(Document)
··········
Le capitaine de Géreaux, qui a la responsabilité du bivouac depuis le départ du commandant, après un vain essai de se porter au secours de ses compagnons, assiste impuissant à la lutte désespérée.

À 1 km de là, se dresse le petit édifice de la kouba du marabout de Sidi-Brahim. C'est là que le capitaine de Géreaux décide de s'installer pour se battre, en attendant les secours. Il rameute alors le reste de la compagnie, les trois escouades de la 3e compagnie et le caporal Lavayssière, qui sont à la garde du troupeau et des bagages, soit environ 80 fusils.

La défense de la kouba

Le mouvement est rapidement exécuté, dans la chaleur accablante de ce début d'après-midi. Il n'échappe pas à Abd El Kader dans cette grande plaine rase. L'émir pense qu'il va facilement écraser le reste de la colonne française mais il va se heurter pendant trois nuits à la résistance des 80 chasseurs du marabout de Sidi-Brahim.

Dans l'après-midi du 23 septembre, les arabes sont en masse autour de la kouba... et c'est le siège. Les assauts des troupes de l'émir se succèdent. Les vivres et les munitions s'épuisent. Sous le soleil torride, l'eau manque rapidement mais les chasseurs ne cèdent pas.

Dès le début, le capitaine de Géreaux a fait confectionner un drapeau tricolore de fortune avec un morceau de la ceinture bleu-cerise du lieutenant de Chappedelaine, de la cravate bleue du caporal Lavayssière et un  mouchoir blanc. Cela dans le but d'attirer l'attention de la colonne du 10e bataillon de chasseurs d'Orléans qui opère non loin de là. Non sans attirer le feu de l'ennemi, Lavayssière, aidé du chasseur Strapponi, hisse le drapeau au sommet d'un figuier qui se dresse près du marabout... Et là, dans la lunette qu'il a empruntée au capitaine de Géreaux, il voit la colonne, attaquée à son tour, s'éloigner dans la plaine.

Les arabes vont tout faire pour faire céder la résistance inattendue que leur opposent les chasseurs de Sidi-Brahim.
··········
(Données)
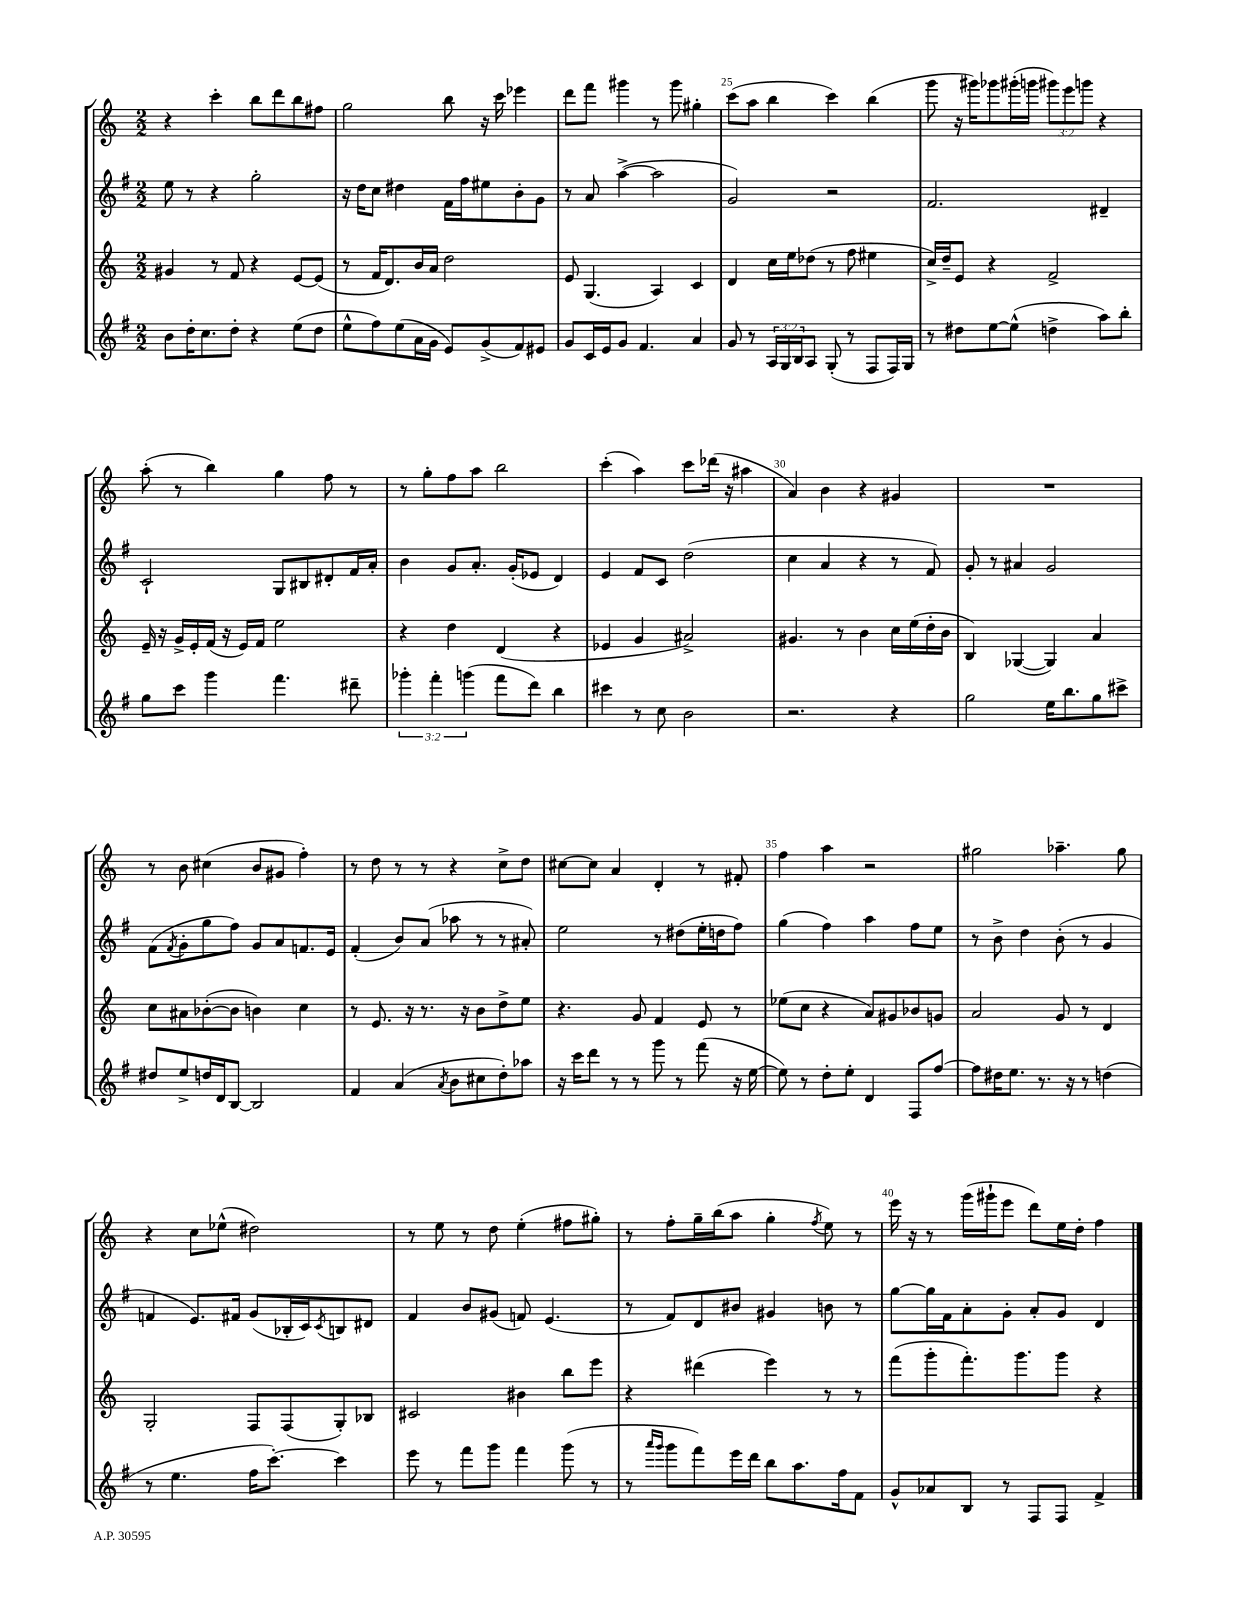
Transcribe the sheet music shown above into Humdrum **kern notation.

**kern	**kern	**kern	**kern
*part4	*part3	*part2	*part1
*staff4	*staff3	*staff2	*staff1
*clefG2	*clefG2	*clefG2	*clefG2
*k[f#]	*k[]	*k[f#]	*k[]
*M2/2	*M2/2	*M2/2	*M2/2
=22	=22	=22	=22
8b\L	4g#X/	8ee\	4r
16dd'\K	.	8r	.
8.cc\	.	.	.
.	8r	4r	4ccc'\
8dd'\J	8f/	.	.
4r	4r	2gg'\	8bb\L
.	.	.	8ddd\
(8ee\L	[8e/L	.	8bb\
8dd\J	(8e/J]	.	8ff#X\J
=23	=23	=23	=23
8ee^^\L	8r	16r	2gg\
.	.	16dd\KL	.
8ff#\)	16f/KL	8cc\J	.
.	8.d/)	.	.
(8ee\	.	4dd#X\	.
16a\L	16b/L	.	.
16g\JJ	16a/JJ	.	.
8e/L)	2dd\	16f#\LL	8bb\
.	.	16ff#\J	.
(8g^/	.	8ee#X\	16r
.	.	.	16ccc\
8f#/)	.	8b'\	4eee-X\
8e#X/J	.	8g\J	.
=24	=24	=24	=24
8g/L	8e/	8r	8ddd\L
16c/L	(4.G/	8a/	8fff\J
16e/J	.	.	.
8g/J	.	([4aa^\	4ggg#X\
4.f#/	.	.	.
.	4A/)	2aa\]	8r
.	.	.	8ggg#\
4a/	4c/	.	4gg#X'\
=25	=25	=25	=25
8g/	4d/	2g/)	(8ccc\L
8r	.	.	8aa\J
24A/LL	16cc\LL	.	4bb\
24G/	.	.	.
.	16ee\J	.	.
24B/J	.	.	.
8A/J	(8dd-X\J	.	.
(8G'/	8r	2r	4ccc\)
8r	8ff\	.	.
8F#/L	4ee#X\	.	(4bb\
16F#/L)	.	.	.
16G/JJ	.	.	.
=26	=26	=26	=26
8r	16cc^/LL)	2.f#/	8ggg\
.	16dd~/J	.	.
8dd#X\L	8e/J	.	16r
.	.	.	16ggg#X\KL)
[8ee\	4r	.	8ggg-X\
(8ee^^\J]	.	.	(16ggg#X'\L
.	.	.	16gggn\JJ
4ddn^\	2f^/	.	12ggg#X\L)
.	.	.	12eee\
.	.	.	12gggn\J
8aa\L)	.	4d#X~/	4r
8bb'\J	.	.	.
!!LO:LB:g=z
=27	=27	=27	=27
8gg\L	16e~/	2c`/	(8aa'\
.	16r	.	.
8ccc\J	16g^/LL	.	8r
.	16e'/	.	.
4ggg\	(16f/JJ	.	4bb\)
.	16r	.	.
.	16e/LL)	.	.
.	16f/JJ	.	.
4.fff#\	2ee\	8G/L	4gg\
.	.	8B#X/	.
.	.	8d#X'/	8ff\
8ddd#X~\	.	16f#/L	8r
.	.	16a'/JJ	.
=28	=28	=28	=28
6ggg-X'\	4r	4b\	8r
.	.	.	8gg'\L
6fff#'\	.	.	.
.	4dd\	8g/L	8ff\
(6gggn\	.	.	.
.	.	8.a'/J	8aa\J
8fff#\L	(4d/	.	2bb\
.	.	(16g'/KL	.
8ddd\J)	.	8e-X/J	.
4bb\	4r	4d/)	.
=29	=29	=29	=29
4ccc#X\	4e-X/	4e/	(4ccc'\
8r	4g/	8f#/L	4aa\)
8cc\	.	8c/J	.
2b\	2a#X^/)	(2dd\	8ccc\L
.	.	.	(16ddd-X\Jk
.	.	.	16r
.	.	.	4aa#X\
=30	=30	=30	=30
2.r	4.g#X/	4cc\	4a/)
.	.	4a/	4b\
.	8r	.	.
.	4b\	4r	4r
4r	16cc\LL	8r	4g#X/
.	(16ee\	.	.
.	16dd'\	8f#/)	.
.	16b\JJ	.	.
=31	=31	=31	=31
2gg\	4B/)	8g'/	1r
.	.	8r	.
.	([4G-X/	4a#X/	.
16ee\KL	4G-/])	2g/	.
8.bb\	.	.	.
8gg\	4a/	.	.
8ccc#X^\J	.	.	.
!!LO:LB:g=z
=32	=32	=32	=32
8dd#X/L	8cc\L	(8f#\L	8r
.	.	8qf#/	.
8ee^/	8a#X\	8g'\	8b\
16ddn/L	([8b-X'\	8gg\	(4cc#X\
16d/J	.	.	.
[8B/J	8b-\J]	8ff#\J)	.
2B/]	4bn\)	8g/L	8b/L
.	.	8a/	8g#X/J
.	4cc\	8.fn/	4ff'\)
.	.	16e/Jk	.
=33	=33	=33	=33
4f#/	8r	(4f#'/	8r
.	8.e/	.	8dd\
(4a/	.	8b/L)	8r
.	16r	.	.
.	8.r	(8a/J	8r
8qa/	.	.	.
8b\L	.	8aa-X\	4r
.	16r	.	.
8cc#X\	8b\L	8r	.
8dd'\)	8dd^\	8r	8cc^\L
8aa-X\J	8ee\J	8a#X'/)	8dd\J
=34	=34	=34	=34
16r	4.r	2ee\	[8cc#X\L
16ccc\KL	.	.	.
8ddd\J	.	.	8cc#\J]
8r	.	.	4a/
8r	8g/	.	.
8ggg\	4f/	8r	4d'/
8r	.	(8dd#X\L	.
(8fff#\	8e/	16ee'\L	8r
.	.	16ddn\J	.
16r	8r	8ff#\J)	8f#X'/
[16ee\	.	.	.
=35	=35	=35	=35
8ee\])	(8ee-X\L	(4gg\	4ff\
8r	8cc\J	.	.
8dd'\L	4r	4ff#\)	4aa\
8ee'\J	.	.	.
4d/	8a/L)	4aa\	2r
.	8g#X/	.	.
8F#/L	8b-X/	8ff#\L	.
[8ff#/J	8gn/J	8ee\J	.
=36	=36	=36	=36
8ff#\L]	2a/	8r	2gg#X\
16dd#X\K	.	8b^\	.
8.ee\J	.	.	.
.	.	4dd\	.
8.r	.	.	.
.	8g/	(8b'\	4.aa-X~\
16r	.	.	.
8r	8r	8r	.
(4ddn\	4d/	4g/	.
.	.	.	8gg#\
!!LO:LB:g=z
=37	=37	=37	=37
8r	2G'/	4fn/	4r
4.ee\	.	.	.
.	.	8.e/L)	8cc\L
.	.	.	(8ee-X^^\J
.	.	16f#X/Jk	.
16ff#\KL	8F/L	(8g/L	2dd#X\)
[8.ccc'\J)	.	.	.
.	(8F/	16B-X'/L	.
.	.	16c/J)	.
.	.	8qc/	.
4ccc\]	8G'/)	8Bn/	.
.	8B-X/J	8d#X/J	.
=38	=38	=38	=38
8eee\	2c#X/	4f#/	8r
8r	.	.	8ee\
8fff#\L	.	8b/L	8r
8ggg\J	.	(8g#X/J	8dd\
4fff#\	4b#X\	8fn/)	(4ee'\
.	.	(4.e/	.
(8ggg\	8bb\L	.	8ff#X\L
8r	8eee\J	.	8gg#X'\J)
=39	=39	=39	=39
8r	4r	8r	8r
16qqaaa/LL	.	.	.
16qqggg/JJ	.	.	.
8ggg\L	.	8f#/L)	8ff'\L
8fff#\)	(4ddd#X\	8d/	16gg~\L
.	.	.	(16bb\J
16eee\L	.	8b#X/J	8aa\J
16ddd\JJ	.	.	.
8bb\L	4eee\)	4g#X/	4gg'\
8.aa\	.	.	.
.	.	.	8qff/
.	8r	8bn\	8ee\)
16ff#\k	.	.	.
8f#\J	8r	8r	8r
=40	=40	=40	=40
8g^^/L	(8fff\L	[8gg\L	16eee\
.	.	.	16r
8a-X/	8ggg'\	16gg\L]	8r
.	.	16f#\J	.
8B/J	8.fff'\)	8a'\	(16ggg\LL
.	.	.	16ggg#X`\J
8r	.	8g'\J	8eee\J
.	8.ggg\	.	.
8F#/L	.	8a'/L	8ddd\L)
8F#/J	8ggg\J	8g/J	16ee\L
.	.	.	16dd'\JJ
4f#^/	4r	4d/	4ff\
==	==	==	==
*-	*-	*-	*-
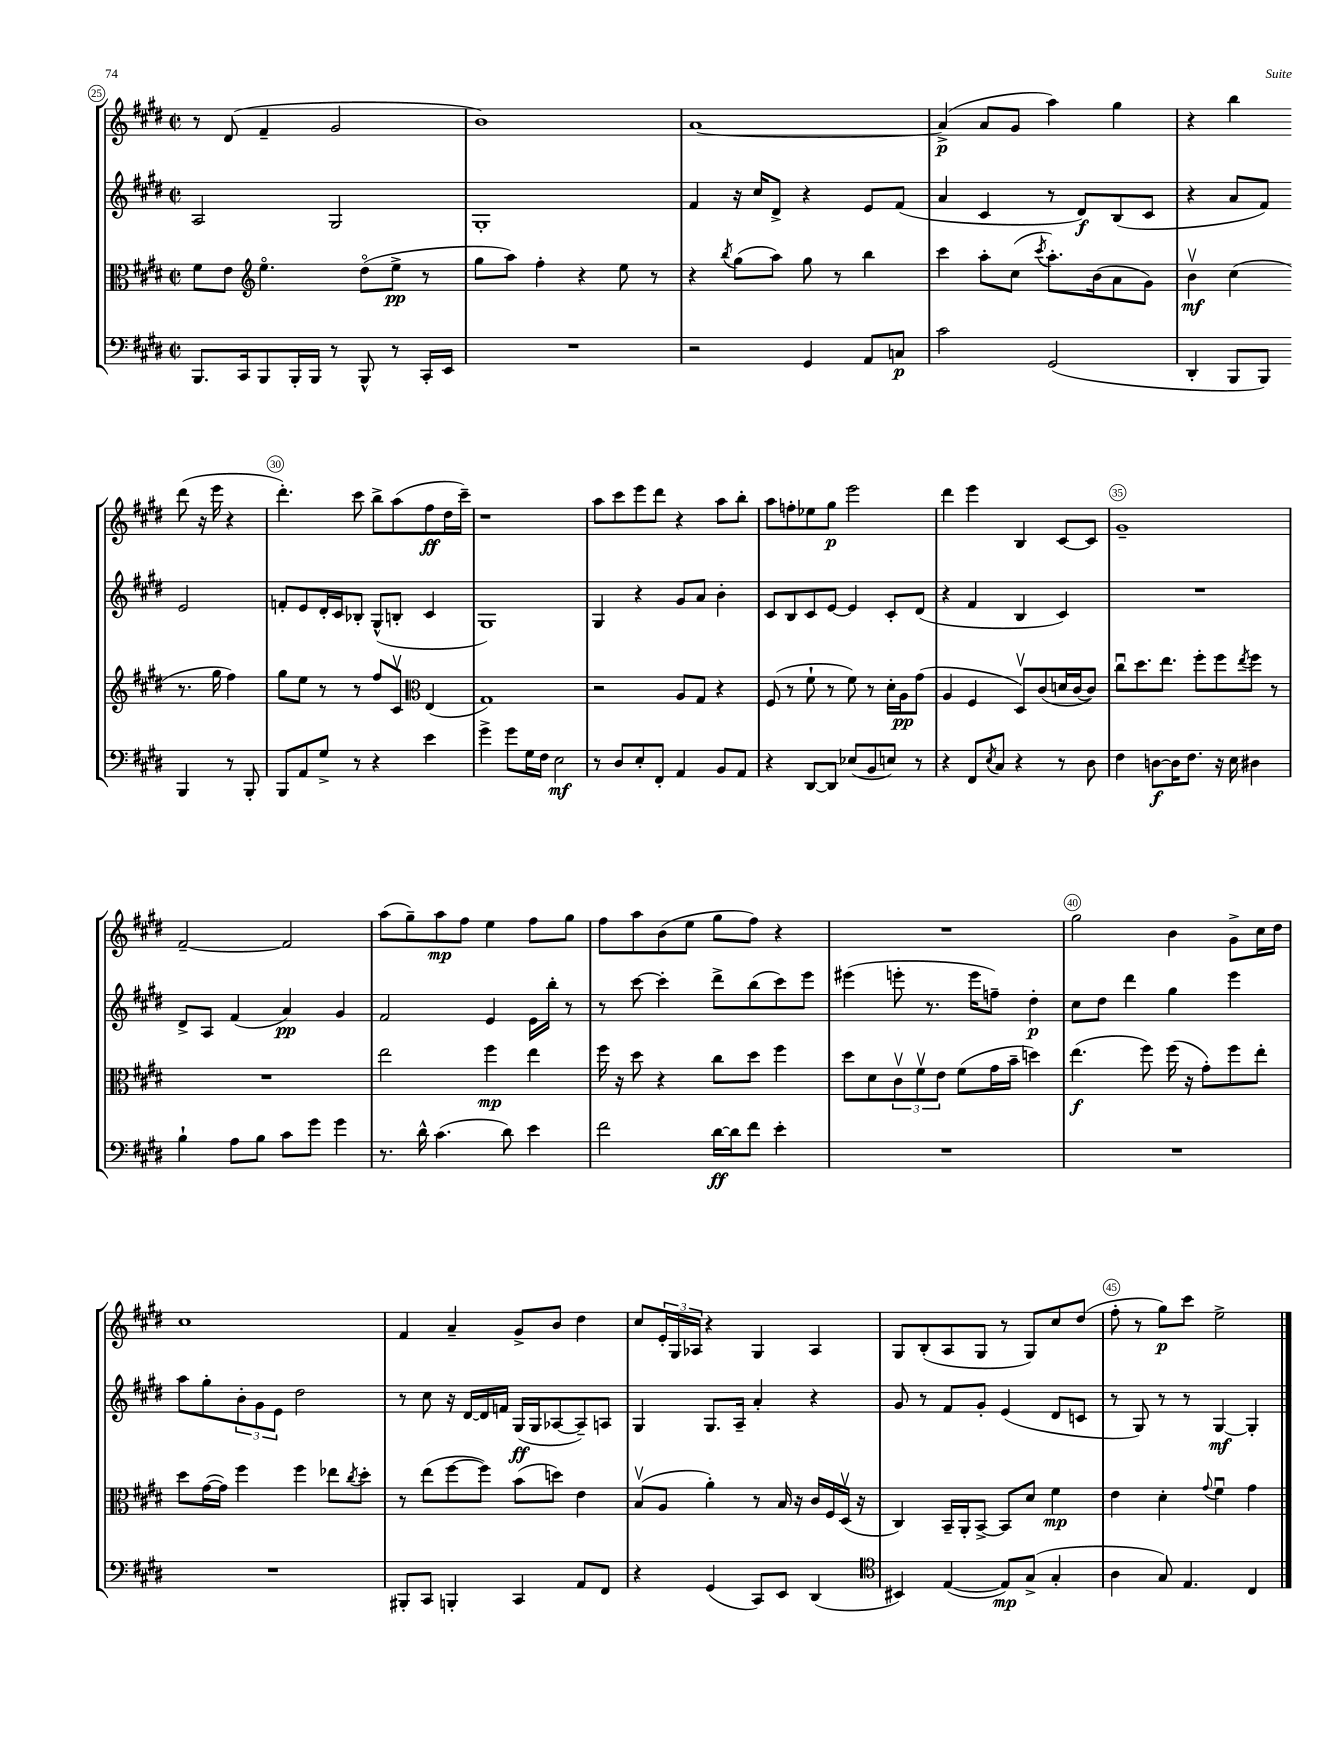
<<
\new StaffGroup <<
\new Staff = "s0" {
    \clef treble \key e \major \defaultTimeSignature \time 2/2
    r8 dis'8( fis'4-- gis'2 |
    b'1) |
    a'1~ |
    a'4->\p( a'8 gis'8 a''4) gis''4 |
    r4 b''4 dis'''8( r16 e'''16 r4 |
    dis'''4.-.) cis'''8 b''8-> a''8( fis''8\ff dis''16 cis'''16--) |
    r1 |
    a''8 cis'''8 e'''8 dis'''8 r4 a''8 b''8-. |
    a''8 f''8-. ees''8 gis''8\p e'''2 |
    dis'''4 e'''4 b4 cis'8~ cis'8 |
    gis'1-- |
    fis'2~-- fis'2 |
    a''8( gis''8--) a''8\mp fis''8 e''4 fis''8 gis''8 |
    fis''8 a''8 b'8( e''8 gis''8 fis''8) r4 |
    R1 |
    gis''2 b'4 gis'8-> cis''16 dis''16 |
    cis''1 |
    fis'4 a'4-- gis'8-> b'8 dis''4 |
    cis''8 \tuplet 3/2 { e'16-. gis16 aes16 } r4 gis4 aes4 |
    gis8 b8-.( a8 gis8 r8 gis8) cis''8 dis''8( |
    fis''8-. r8 gis''8\p) cis'''8 e''2-> \bar "|." |
}
\new Staff = "s1" {
    \clef treble \key e \major \defaultTimeSignature \time 2/2
    a2 gis2 |
    gis1-. |
    fis'4 r16 cis''16 dis'8-> r4 e'8 fis'8( |
    a'4 cis'4 r8 dis'8\f) b8( cis'8 |
    r4 a'8 fis'8) e'2 |
    f'8-. e'8 dis'16-. cis'16 bes8-. gis8-^( b8-. cis'4 |
    gis1) |
    gis4 r4 gis'8 a'8 b'4-. |
    cis'8 b8 cis'8 e'8~ e'4 cis'8-. dis'8( |
    r4 fis'4 b4 cis'4) |
    R1 |
    dis'8-> a8 fis'4( a'4\pp) gis'4 |
    fis'2 e'4 e'16 b''16-. r8 |
    r8 cis'''8~ cis'''4-. dis'''8-> b''8( cis'''8) e'''8 |
    eis'''4( e'''8-. r8. e'''16 f''8--) dis''4-.\p |
    cis''8 dis''8 dis'''4 gis''4 e'''4 |
    a''8 gis''8-. \tuplet 3/2 { b'8-. gis'8 e'8 } dis''2 |
    r8 cis''8 r16 dis'16~ dis'16 f'16 gis16\ff( gis16 aes8~ aes8--) a8 |
    gis4 gis8. a16-- a'4-. r4 |
    gis'8 r8 fis'8 gis'8-. e'4( dis'8 c'8 |
    r8 gis8) r8 r8 gis4~\mf gis4-. \bar "|." |
}
\new Staff = "s2" {
    \clef alto \key e \major \defaultTimeSignature \time 2/2
    fis'8 e'8 \clef treble e''4.\flageolet dis''8\flageolet( e''8->\pp r8 |
    gis''8 a''8) fis''4-. r4 e''8 r8 |
    r4 \acciaccatura { b''8 } gis''8( a''8) gis''8 r8 b''4 |
    cis'''4 a''8-. cis''8( \acciaccatura { cis'''8 } a''8.-.) b'16( a'8 gis'8) |
    b'4\upbow\mf cis''4( r8. gis''16 fis''4) |
    gis''8 e''8 r8 r8 fis''8 cis'8\upbow \clef alto e4( |
    gis1) |
    r2 a8 gis8 r4 |
    fis8( r8 fis'8-! r8 fis'8) r8 dis'16-. a16\pp gis'8( |
    a4 fis4 dis8\upbow) cis'8( d'16 cis'16~ cis'8) |
    cis''8\downbow dis''8. e''8. fis''8-. fis''8 \acciaccatura { e''8 } fis''8 r8 |
    R1 |
    e''2 fis''4\mp e''4 |
    fis''16 r16 dis''8 r4 cis''8 dis''8 fis''4 |
    dis''8 dis'8 \tuplet 3/2 { cis'8\upbow fis'8\upbow e'8 } fis'8( gis'16 b'16-- d''4) |
    e''4.\f( fis''8) fis''16( r16 gis'8-.) fis''8 e''8-. |
    dis''8 gis'16~( gis'16) fis''4 fis''4 ees''8 \acciaccatura { cis''8 } dis''8-. |
    r8 e''8( fis''8~ fis''8) b'8( d''8) e'4 |
    b8\upbow( a8 a'4-.) r8 b16 r16 cis'16 fis16 dis16\upbow( r16 |
    cis4) b,16-- a,16-. b,8~-> b,8 dis'8 fis'4\mp |
    e'4 dis'4-. \appoggiatura { gis'8 } fis'4\downbow gis'4 \bar "|." |
}
\new Staff = "s3" {
    \clef bass \key e \major \defaultTimeSignature \time 2/2
    b,,8. cis,16 b,,8 b,,16-. b,,16 r8 b,,8-^ r8 cis,16-. e,16 |
    R1 |
    r2 gis,4 a,8 c8\p |
    cis'2 gis,2( |
    dis,4-. b,,8 b,,8) b,,4 r8 b,,8-. |
    b,,8 a,8 gis8-> r8 r4 e'4 |
    gis'4-> gis'8 gis16 fis16 e2\mf |
    r8 dis8 e8-. fis,8-. a,4 b,8 a,8 |
    r4 dis,8~ dis,8 ees8( b,8 e8) r8 |
    r4 fis,8 \acciaccatura { e8 } cis8 r4 r8 dis8 |
    fis4 d8~\f d16 fis8. r16 e16 dis4 |
    b4-! a8 b8 cis'8 gis'8 gis'4 |
    r8. dis'16-^ cis'4.( dis'8) e'4 |
    fis'2 dis'16~\ff dis'16 fis'8 e'4-. |
    R1 |
    R1 |
    R1 |
    bis,,8-. cis,8 b,,4-. cis,4 a,8 fis,8 |
    r4 gis,4( cis,8) e,8 dis,4( |
    \clef tenor bis,4) e4~( e8\mp) gis8->( gis4-. |
    a4 gis8) e4. cis4 \bar "|." |
}
>>
>>
\layout { \context { \Score currentBarNumber = #25 \override BarNumber.break-visibility = ##(#f #t #t) barNumberVisibility = #(every-nth-bar-number-visible 5) \override BarNumber.stencil = #(make-stencil-circler 0.1 0.3 ly:text-interface::print) } }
··········
(Actions à mener)
• a. Réécrivez sous forme de liste le paragraphe du document qui commence par « Dès le début, le capitaine de Géreaux », en gardant ses faits principaux.
• b. Relevez chaque ligne du listing qui contient la chaîne « downbow », en tenant compte de la casse.

(Solutions par consigne)
• a.
- Dès le début, le capitaine de Géreaux fait confectionner un drapeau tricolore de fortune avec un morceau de la ceinture bleu-cerise du lieutenant de Chappedelaine, la cravate bleue du caporal Lavayssière et un mouchoir blanc.
- Le but est d'attirer l'attention de la colonne du 10e bataillon de chasseurs d'Orléans, qui opère non loin de là.
- Sous le feu de l'ennemi, Lavayssière, aidé du chasseur Strapponi, hisse le drapeau au sommet d'un figuier près du marabout.
- Avec la lunette empruntée au capitaine de Géreaux, il voit la colonne, attaquée à son tour, s'éloigner dans la plaine.

• b.
    cis''8\downbow dis''8. e''8. fis''8-. fis''8 \acciaccatura { e''8 } fis''8 r8 |
    e'4 dis'4-. \appoggiatura { gis'8 } fis'4\downbow gis'4 \bar "|." |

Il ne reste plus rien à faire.